RECORDS FOR PROCESSING:
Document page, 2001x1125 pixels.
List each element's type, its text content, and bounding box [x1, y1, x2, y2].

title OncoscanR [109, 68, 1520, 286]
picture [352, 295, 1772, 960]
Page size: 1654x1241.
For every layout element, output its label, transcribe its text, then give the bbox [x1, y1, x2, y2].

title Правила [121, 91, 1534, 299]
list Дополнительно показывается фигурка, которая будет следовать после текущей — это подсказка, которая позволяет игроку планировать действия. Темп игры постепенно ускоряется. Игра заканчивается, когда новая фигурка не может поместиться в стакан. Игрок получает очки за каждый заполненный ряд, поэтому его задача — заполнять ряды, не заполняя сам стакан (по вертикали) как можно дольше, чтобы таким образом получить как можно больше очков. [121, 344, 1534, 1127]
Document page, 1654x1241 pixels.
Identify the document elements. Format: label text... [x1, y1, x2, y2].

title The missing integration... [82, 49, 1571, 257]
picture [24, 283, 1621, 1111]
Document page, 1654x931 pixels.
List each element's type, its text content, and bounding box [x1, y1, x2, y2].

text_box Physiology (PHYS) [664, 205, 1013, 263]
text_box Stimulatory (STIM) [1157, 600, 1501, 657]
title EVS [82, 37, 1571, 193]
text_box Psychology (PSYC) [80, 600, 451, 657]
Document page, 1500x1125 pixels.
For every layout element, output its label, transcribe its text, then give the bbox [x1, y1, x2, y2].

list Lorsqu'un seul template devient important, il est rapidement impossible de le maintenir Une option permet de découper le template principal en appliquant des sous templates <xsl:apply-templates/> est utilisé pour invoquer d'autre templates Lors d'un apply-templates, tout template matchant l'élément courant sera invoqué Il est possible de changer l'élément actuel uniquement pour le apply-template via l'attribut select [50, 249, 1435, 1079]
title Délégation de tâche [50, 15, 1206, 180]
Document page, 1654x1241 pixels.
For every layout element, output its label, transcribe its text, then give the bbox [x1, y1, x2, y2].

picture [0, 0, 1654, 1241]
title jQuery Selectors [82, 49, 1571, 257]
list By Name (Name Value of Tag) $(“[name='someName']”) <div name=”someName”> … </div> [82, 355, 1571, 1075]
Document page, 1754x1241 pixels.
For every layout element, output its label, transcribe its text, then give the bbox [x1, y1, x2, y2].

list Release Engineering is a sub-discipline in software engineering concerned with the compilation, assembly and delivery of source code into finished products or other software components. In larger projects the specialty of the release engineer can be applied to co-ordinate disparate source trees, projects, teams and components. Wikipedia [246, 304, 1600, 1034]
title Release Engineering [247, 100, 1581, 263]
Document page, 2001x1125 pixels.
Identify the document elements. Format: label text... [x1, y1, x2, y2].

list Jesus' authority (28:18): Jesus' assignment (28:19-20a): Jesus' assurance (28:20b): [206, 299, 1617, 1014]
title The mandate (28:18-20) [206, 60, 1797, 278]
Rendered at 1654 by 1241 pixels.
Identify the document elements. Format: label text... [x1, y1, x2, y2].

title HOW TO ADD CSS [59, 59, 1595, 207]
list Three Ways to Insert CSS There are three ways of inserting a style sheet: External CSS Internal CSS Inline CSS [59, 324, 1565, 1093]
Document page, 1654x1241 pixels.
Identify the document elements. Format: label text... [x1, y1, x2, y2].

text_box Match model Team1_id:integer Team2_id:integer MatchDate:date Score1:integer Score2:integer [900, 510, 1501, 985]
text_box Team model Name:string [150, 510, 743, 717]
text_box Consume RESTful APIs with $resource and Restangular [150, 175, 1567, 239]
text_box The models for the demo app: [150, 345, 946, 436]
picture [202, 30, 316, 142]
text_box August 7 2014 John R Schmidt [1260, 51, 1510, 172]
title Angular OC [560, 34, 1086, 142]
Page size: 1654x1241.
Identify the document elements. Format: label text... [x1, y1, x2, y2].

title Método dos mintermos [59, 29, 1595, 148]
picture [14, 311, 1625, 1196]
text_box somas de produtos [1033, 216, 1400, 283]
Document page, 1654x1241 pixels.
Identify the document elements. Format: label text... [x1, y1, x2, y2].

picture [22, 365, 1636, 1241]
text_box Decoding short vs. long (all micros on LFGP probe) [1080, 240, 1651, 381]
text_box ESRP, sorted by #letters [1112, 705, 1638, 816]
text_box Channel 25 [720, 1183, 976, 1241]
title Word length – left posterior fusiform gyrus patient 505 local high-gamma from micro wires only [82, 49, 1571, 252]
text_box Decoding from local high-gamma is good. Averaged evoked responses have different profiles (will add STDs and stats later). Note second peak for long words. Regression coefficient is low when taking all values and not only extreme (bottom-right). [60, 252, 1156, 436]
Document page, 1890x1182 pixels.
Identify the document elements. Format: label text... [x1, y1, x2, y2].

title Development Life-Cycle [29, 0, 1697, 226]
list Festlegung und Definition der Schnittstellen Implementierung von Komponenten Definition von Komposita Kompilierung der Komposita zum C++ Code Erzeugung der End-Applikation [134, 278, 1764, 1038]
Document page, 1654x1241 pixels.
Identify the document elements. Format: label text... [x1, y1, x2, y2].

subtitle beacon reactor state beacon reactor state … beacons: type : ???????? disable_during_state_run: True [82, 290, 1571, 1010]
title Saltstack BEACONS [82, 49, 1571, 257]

EXERCISE REQUIREMENTS:
Format the data from its first line through the line containing "list By Name" as a Markdown table with the columns Number and Content, numbering each row and leaving out blank lines.

COMPLETE RESPONSE:
| Number | Content |
|---|---|
| 1 | Document page, 2001x1125 pixels. |
| 2 | List each element's type, its text content, and bounding box [x1, y1, x2, y2]. |
| 3 | title OncoscanR [109, 68, 1520, 286] |
| 4 | picture [352, 295, 1772, 960] |
| 5 | Page size: 1654x1241. |
| 6 | For every layout element, output its label, transcribe its text, then give the bbox [x1, y1, x2, y2]. |
| 7 | title Правила [121, 91, 1534, 299] |
| 8 | list Дополнительно показывается фигурка, которая будет следовать после текущей — это подсказка, которая позволяет игроку планировать действия. Темп игры постепенно ускоряется. Игра заканчивается, когда новая фигурка не может поместиться в стакан. Игрок получает очки за каждый заполненный ряд, поэтому его задача — заполнять ряды, не заполняя сам стакан (по вертикали) как можно дольше, чтобы таким образом получить как можно больше очков. [121, 344, 1534, 1127] |
| 9 | Document page, 1654x1241 pixels. |
| 10 | Identify the document elements. Format: label text... [x1, y1, x2, y2]. |
| 11 | title The missing integration... [82, 49, 1571, 257] |
| 12 | picture [24, 283, 1621, 1111] |
| 13 | Document page, 1654x931 pixels. |
| 14 | List each element's type, its text content, and bounding box [x1, y1, x2, y2]. |
| 15 | text_box Physiology (PHYS) [664, 205, 1013, 263] |
| 16 | text_box Stimulatory (STIM) [1157, 600, 1501, 657] |
| 17 | title EVS [82, 37, 1571, 193] |
| 18 | text_box Psychology (PSYC) [80, 600, 451, 657] |
| 19 | Document page, 1500x1125 pixels. |
| 20 | For every layout element, output its label, transcribe its text, then give the bbox [x1, y1, x2, y2]. |
| 21 | list Lorsqu'un seul template devient important, il est rapidement impossible de le maintenir Une option permet de découper le template principal en appliquant des sous templates <xsl:apply-templates/> est utilisé pour invoquer d'autre templates Lors d'un apply-templates, tout template matchant l'élément courant sera invoqué Il est possible de changer l'élément actuel uniquement pour le apply-template via l'attribut select [50, 249, 1435, 1079] |
| 22 | title Délégation de tâche [50, 15, 1206, 180] |
| 23 | Document page, 1654x1241 pixels. |
| 24 | For every layout element, output its label, transcribe its text, then give the bbox [x1, y1, x2, y2]. |
| 25 | picture [0, 0, 1654, 1241] |
| 26 | title jQuery Selectors [82, 49, 1571, 257] |
| 27 | list By Name (Name Value of Tag) $(“[name='someName']”) <div name=”someName”> … </div> [82, 355, 1571, 1075] |